# Has anyone ever tried using cut mullet for fresh water catfish?



## BACKLASHED

We all know it stinks plenty good, but I was curious if it had been tried with positive results. I may give it a shot on Fayette County Lake soon. 

Any tips for jug line bait besides bream/stink bait? TIA


----------



## fishomaniac

I have been wondering the same thing. I usually freeze my leftover mullet when go to the coast. Please post up an tell us how it works.


----------



## MUDHOLE KID

They'll eat the hound out of it on santee cooper at times ,ol' southern boys use it quite a bit.I've used it a little but you have to buy it at a market here and it's a little pricey,i guess it's because alot of folk eat it,......not me pal. try it ,you may get surprised


----------



## Blue Water Ho

My buddy loves mullet,he tells me if I get a big enough one he'll eat it up..................later,Dave


----------



## Hawkeye

I've never used mullet for catfish, but everything else I've ever used works.... even fried chicken skin... fried chicken livers, heart, gizzards, shad, perch... the list goes on and on. I don't see why mullet won't work, especially if it's a little bloody.


----------



## mudd_catt

*Biloxi Bacon*

You can't beat a big 1 pound mullet filleted and fried golden brown. Don't knock it till you try it.

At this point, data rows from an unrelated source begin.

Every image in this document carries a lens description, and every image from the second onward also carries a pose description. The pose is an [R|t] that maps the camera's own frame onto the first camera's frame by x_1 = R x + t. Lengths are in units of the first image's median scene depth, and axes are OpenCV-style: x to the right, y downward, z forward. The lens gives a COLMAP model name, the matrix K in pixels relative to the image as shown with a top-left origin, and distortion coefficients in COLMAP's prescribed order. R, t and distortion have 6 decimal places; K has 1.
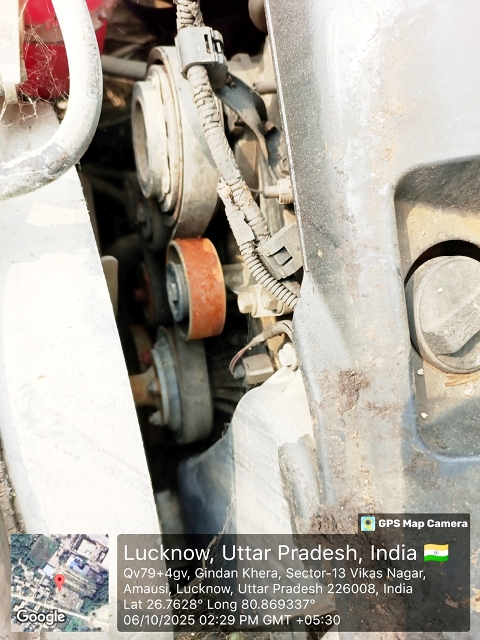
lens RADIAL K [[463.6, 0, 240.3], [0, 463.6, 320.3], [0, 0, 1]] dist [0.016407, -0.020570]
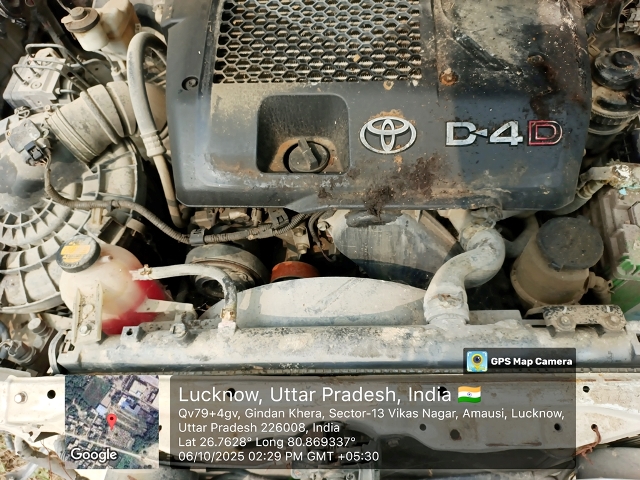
lens RADIAL K [[463.6, 0, 318.3], [0, 463.6, 239.0], [0, 0, 1]] dist [0.016407, -0.020570]
pose [[0.173827, -0.946769, 0.270946, -0.776919], [0.974416, 0.125556, -0.186414, 0.645114], [0.142472, 0.296418, 0.944372, -1.567490]]
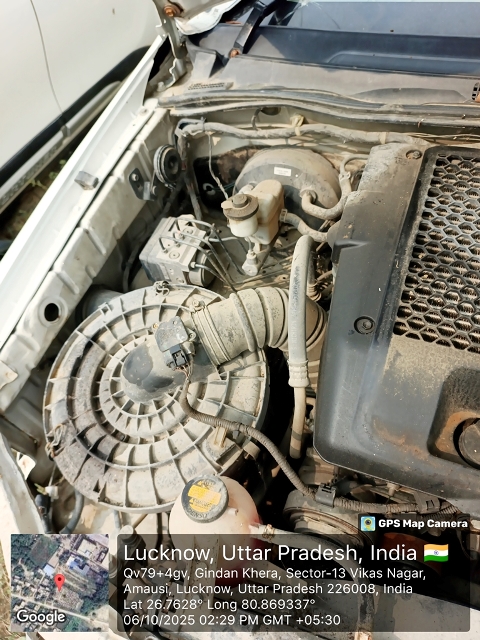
lens RADIAL K [[463.6, 0, 240.1], [0, 463.6, 320.3], [0, 0, 1]] dist [0.016407, -0.020570]
pose [[0.452759, -0.846535, 0.279980, -0.209558], [0.858035, 0.328275, -0.394982, -0.365236], [0.242456, 0.419064, 0.874986, -1.601639]]
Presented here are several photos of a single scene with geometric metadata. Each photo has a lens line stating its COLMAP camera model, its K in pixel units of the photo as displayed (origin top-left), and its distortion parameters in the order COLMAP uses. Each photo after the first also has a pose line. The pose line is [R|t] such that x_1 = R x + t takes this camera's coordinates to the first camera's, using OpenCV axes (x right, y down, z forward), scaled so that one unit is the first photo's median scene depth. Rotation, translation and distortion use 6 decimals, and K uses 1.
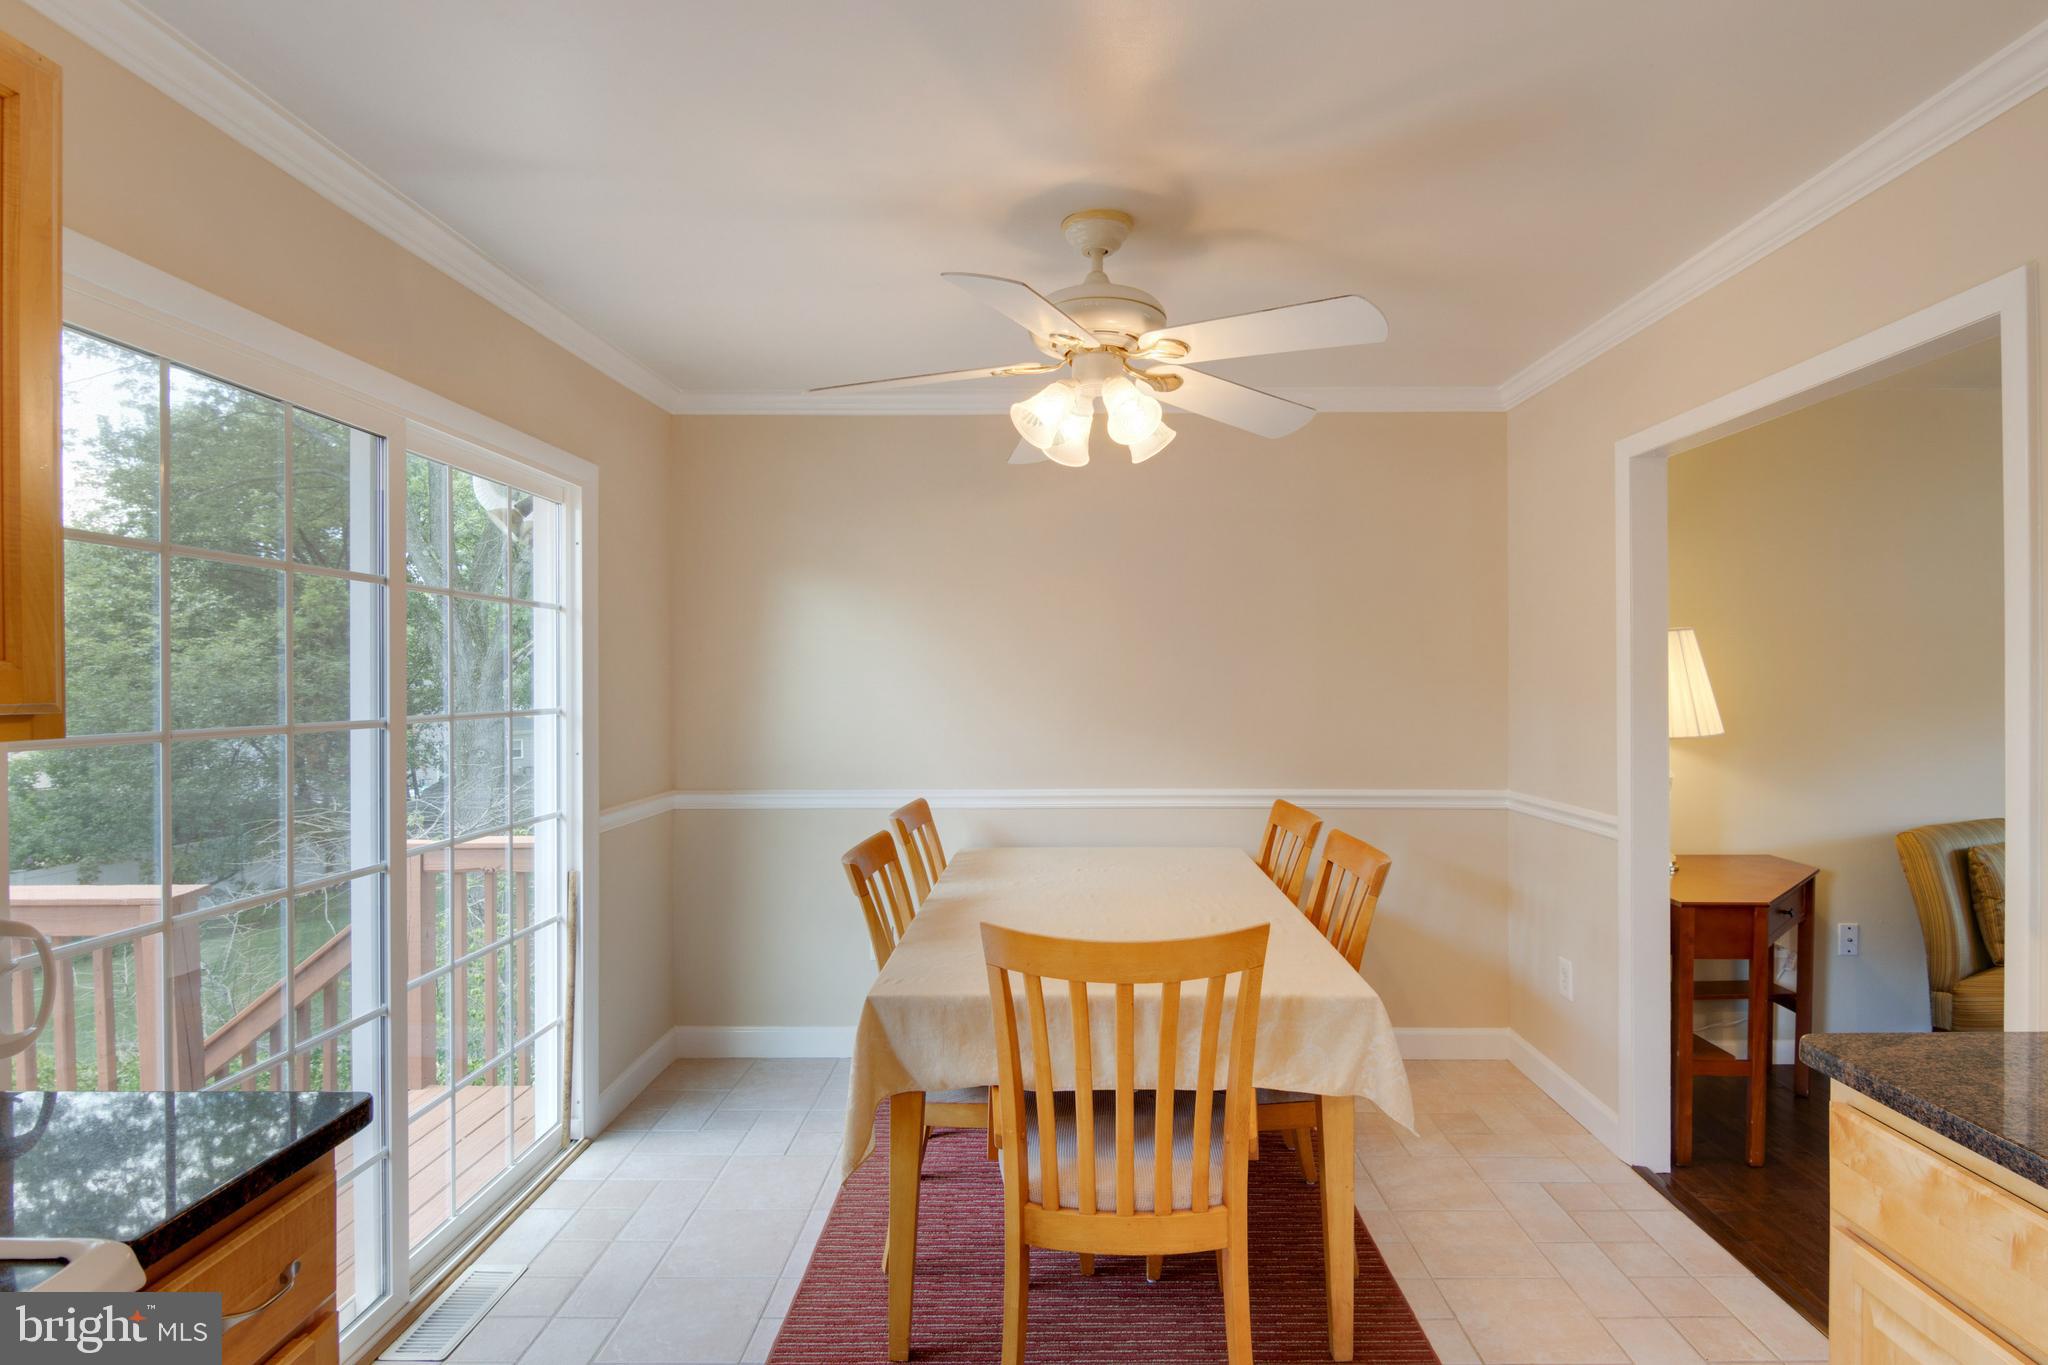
lens RADIAL K [[1048.3, 0, 1030.5], [0, 1048.3, 684.5], [0, 0, 1]] dist [0.011208, -0.012560]
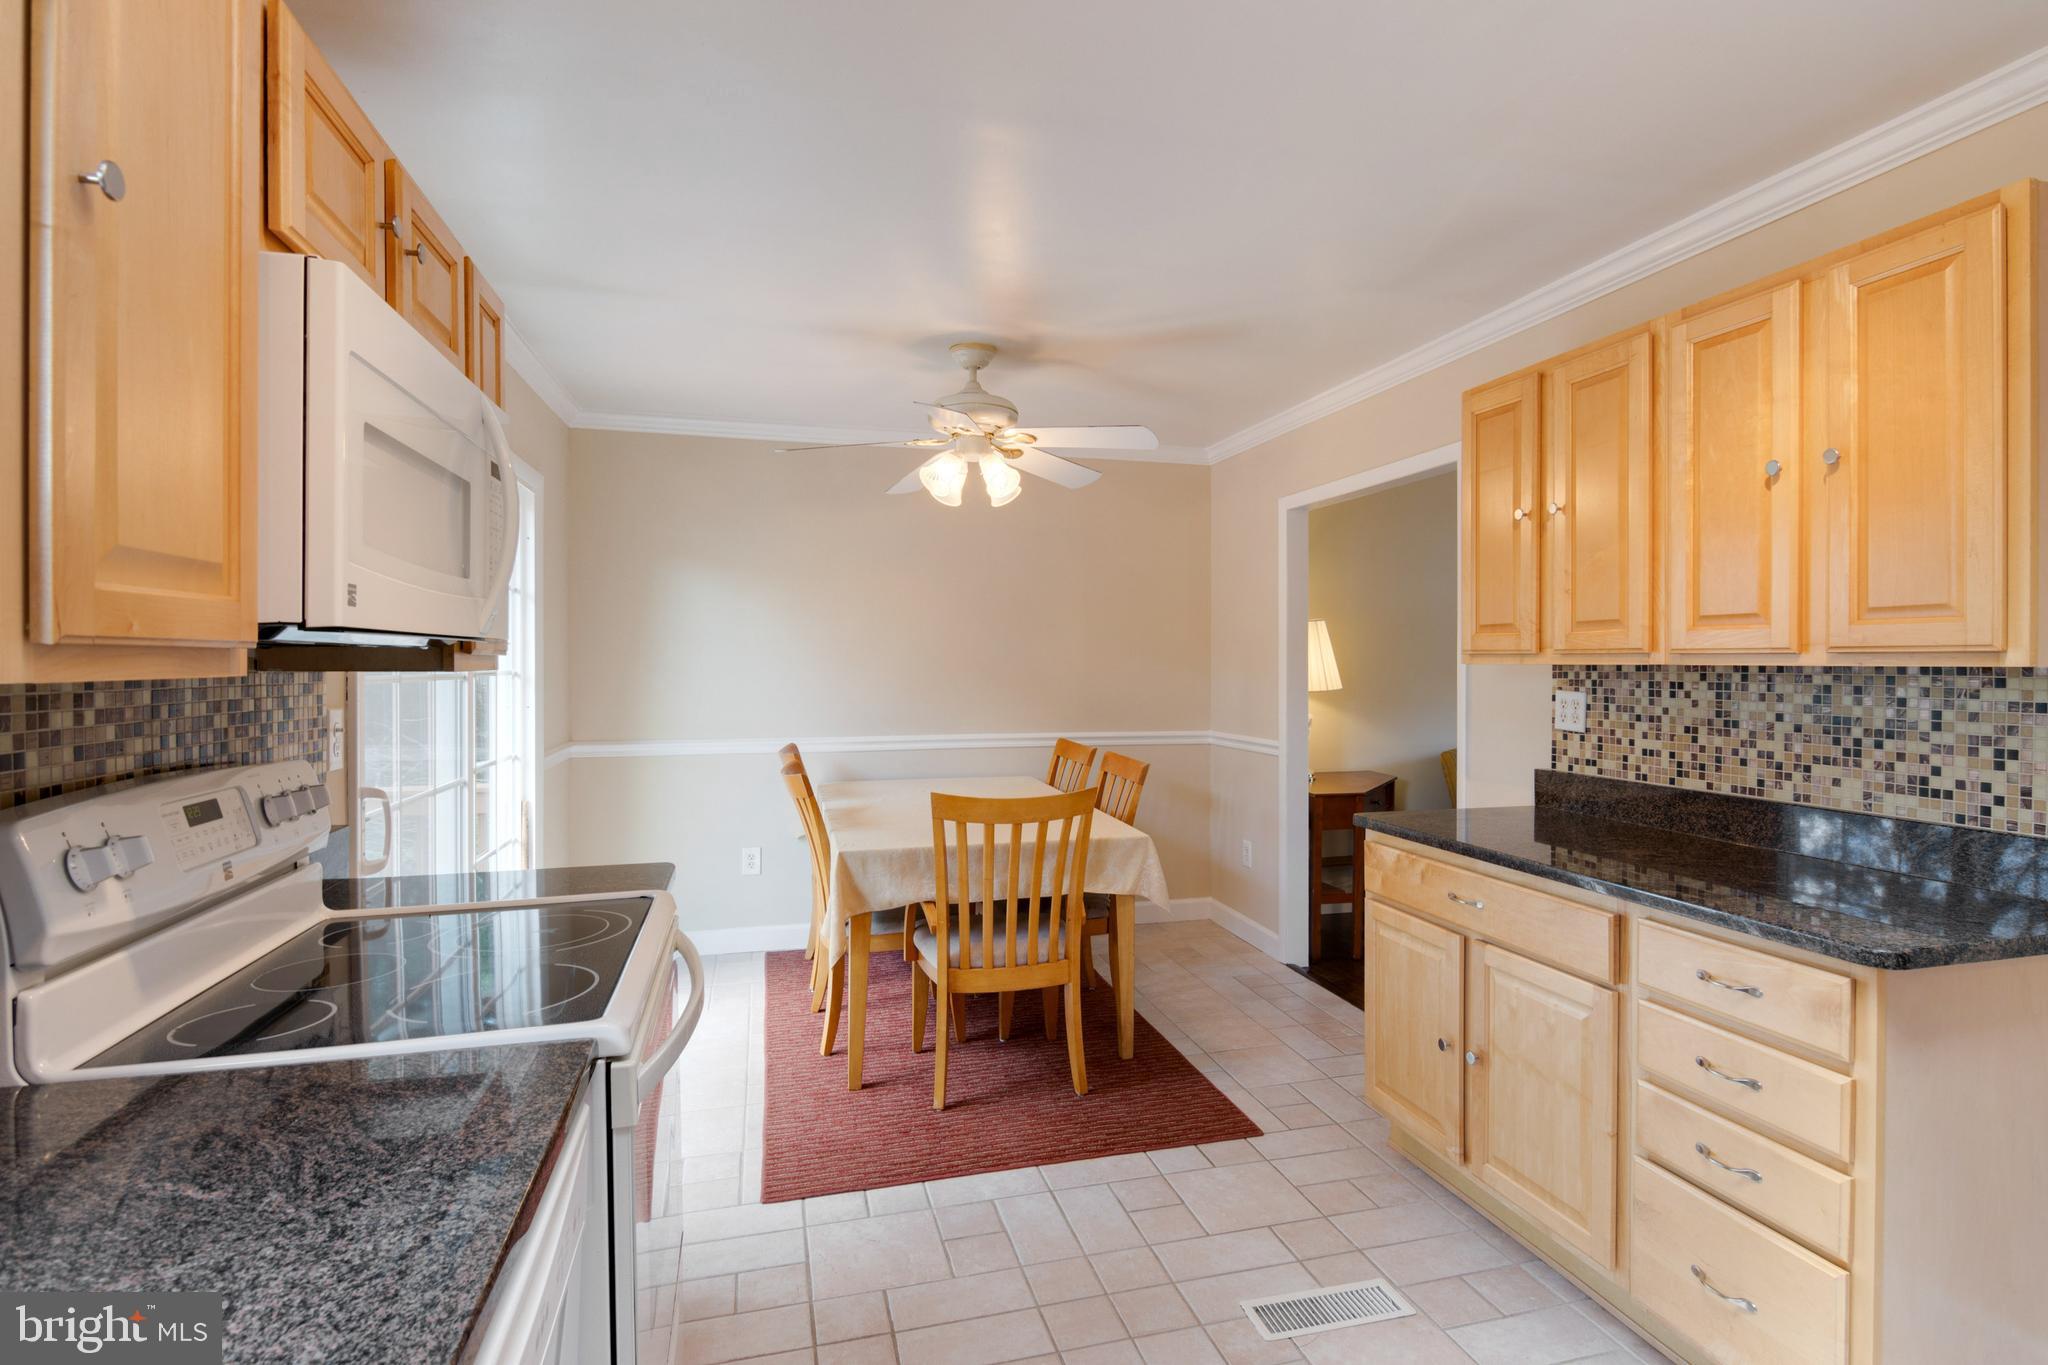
lens RADIAL K [[1048.3, 0, 1023.1], [0, 1048.3, 672.0], [0, 0, 1]] dist [0.011208, -0.012560]
pose [[0.964523, 0.001136, 0.263995, -0.256857], [-0.002709, 0.999981, 0.005593, 0.020331], [-0.263983, -0.006109, 0.964508, -0.471747]]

As far as bait goes for the jugs, anything that stinks and will stay on a hook. I have found stinkbait/dipbait disolves too easy. I have always had good luck with LARGE minnows, preferably the biggest minnows you can get, or even small pond perch. But just can't beat a good skipjack head. or even the body.


----------



## Mando

back in the winter before the gar messed with the trot lines we'd tear up the cats on mullet, pinfish, and croaker. mullet is great! i woulndt eat it though...i think the meat stinks


----------



## Surffishwant2B

I caught a Blue cat that was 23 lbs on cut mullett. I catch Blue cats in Clear creek 
and we always use cut mullet. See "Brackish Water Blue Cats" thread


----------



## Profish00

shrimp works good too


----------



## scrambler

Cut mullet is about all we use. Catch lots of blues and channel cats. There are usually mullet in the feeder creeks where we fish so its the freshest cut bait available to us.


----------



## asolde

I think fresh shad is the best bait for big blues. I throw a cast net to catch them and rig my jugs with them whole or cut. Sit back and wait for my jugs to flag and take off. Nothing like chasing my jug and pulling up a big blue.


----------



## alston4252

*Mullet*

I feel very confident that cut mullet would work well for blues and channels. I think that they would need to be fresh or brined/salted for best results. Mullet does not freeze very well. For those close to the coast---they are readily available. After freezing, mullet becomes soggy.
alston4252


----------



## Freshwaterman

I used cut saltwater pin perch and have caught blues up to 20lbs, it freezes and easy to keep.
Lobo Jim


----------